Wednesday, October 20, 2010

Your Love is My Drug (...apparently it really is!)


"Your Love is My Drug" is the title of a popular song these days. And a recent paper published in PLoS One seems to substantiate the thesis that love is in fact a drug. More specifically, it can function as a painkiller.

The abstract of the study:

The early stages of a new romantic relationship are characterized by intense feelings of euphoria, well-being, and preoccupation with the romantic partner. Neuroimaging research has linked those feelings to activation of reward systems in the human brain. The results of those studies may be relevant to pain management in humans, as basic animal research has shown that pharmacologic activation of reward systems can substantially reduce pain. Indeed, viewing pictures of a romantic partner was recently demonstrated to reduce experimental thermal pain. We hypothesized that pain relief evoked by viewing pictures of a romantic partner would be associated with neural activations in reward-processing centers. In this functional magnetic resonance imaging (fMRI) study, we examined fifteen individuals in the first nine months of a new, romantic relationship. Participants completed three tasks under periods of moderate and high thermal pain: 1) viewing pictures of their romantic partner, 2) viewing pictures of an equally attractive and familiar acquaintance, and 3) a word-association distraction task previously demonstrated to reduce pain. The partner and distraction tasks both significantly reduced self-reported pain, although only the partner task was associated with activation of reward systems. Greater analgesia while viewing pictures of a romantic partner was associated with increased activity in several reward-processing regions, including the caudate head, nucleus accumbens, lateral orbitofrontal cortex, amygdala, and dorsolateral prefrontal cortex – regions not associated with distraction-induced analgesia. The results suggest that the activation of neural reward systems via non-pharmacologic means can reduce the experience of pain.

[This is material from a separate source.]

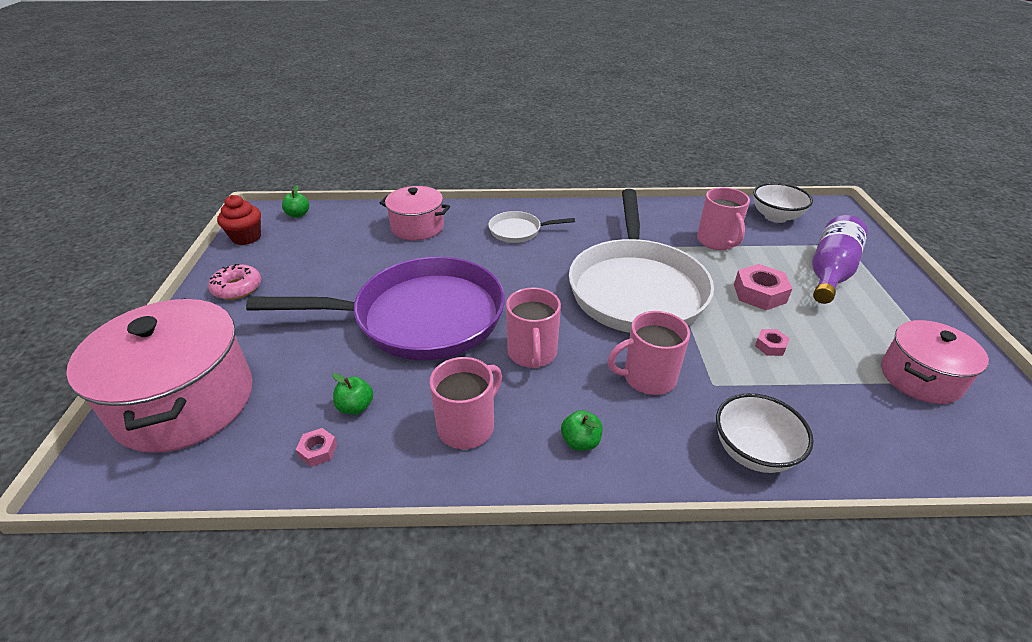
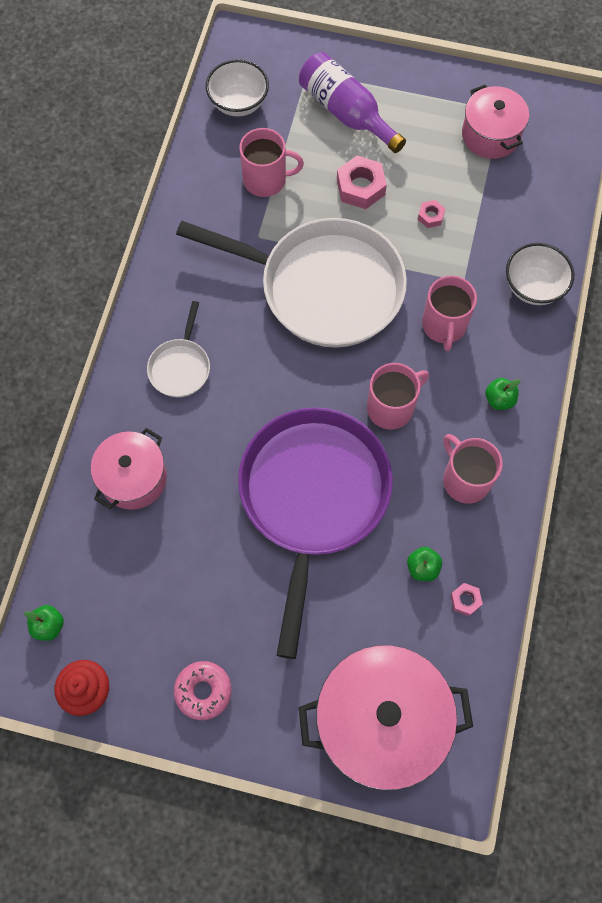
camera: 75 degrees left, 30 degrees up
(532, 353) = (391, 407): pink mug -> pink mug turned 45 degrees counterclockwise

And the Globe has the scoop on the findings here. A sample:

“At moderate pain levels, it is very effective. It is at least the equivalent as Tylenol 3, which has a little bit of codeine it in. I don’t know if it would beat out OxyContin, but it could be very close,’’ says Jarred Younger, an assistant professor of anesthesia at Stanford University in Palo Alto, Calif. Dr. Younger recruited volunteers who were in the heady first months of a romantic relationship for a brain-imaging study on love and pain.

Previous research has shown that looking at the photo of a romantic partner can reduce the amount of physical pain someone feels, but this is the first to show the brain regions involved. Love turns on reward circuitry in the brain, as do drugs such as cocaine or codeine, Dr. Younger said. Those drugs kick-start the body’s analgesic systems, he said, and stop pain signals from leaving the spinal cord for the brain."